Un autre piège concerne les pneus renforcés (mention « Reinforced » ou « C » pour cargo). Certains propriétaires de remorques légères montent des pneus standard de voiture pour des raisons de coût. Ces pneus, conçus pour des charges et des pressions inférieures, ne supportent pas les contraintes d’une remorque chargée, même légère. Un pneu non renforcé sur une remorque est un facteur d’éclatement, indépendamment de la pression appliquée.
Conversion psi et bars : lire les bonnes unités
Les pneus importés, notamment ceux montés sur des remorques bateaux d’origine nord-américaine, affichent la pression en psi (pounds per square inch).

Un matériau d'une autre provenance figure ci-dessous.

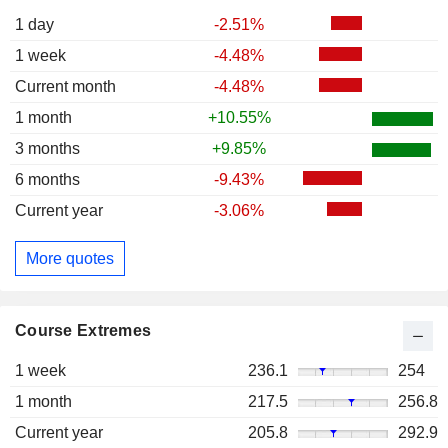
1 day
-2.51%
1 week
-4.48%
Current month
-4.48%
1 month
+10.55%
3 months
+9.85%
6 months
-9.43%
Current year
-3.06%
More quotes
Course Extremes
1 week
236.1
254
1 month
217.5
256.8
Current year
205.8
292.9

La conversion est simple : un bar équivaut à environ 14,5 psi. En pratique, un pneu marqué « 50 psi max » doit être gonflé à environ 3,4 bars, et un pneu marqué « 65 psi max » à environ 4,5 bars.
- Les manomètres vendus en France affichent généralement les deux unités. Vérifier l’unité sélectionnée avant de gonfler évite les erreurs grossières.
- Les bornes de gonflage en station-service fonctionnent en bars. Si le flanc indique uniquement des psi, faire la conversion avant de se rendre à la borne.
- En cas de doute, gonfler à la pression maximale du flanc reste l’option la plus sûre pour un pneu de remorque.
La profondeur des sculptures, la rigidité de la carcasse et l’âge du caoutchouc forment un ensemble cohérent avec la pression. Ajuster l’un sans vérifier les autres revient à ne traiter qu’un tiers du problème. Avant chaque attelage, trois gestes prennent moins de cinq minutes : lire le manomètre, palper les flancs, vérifier le code DOT.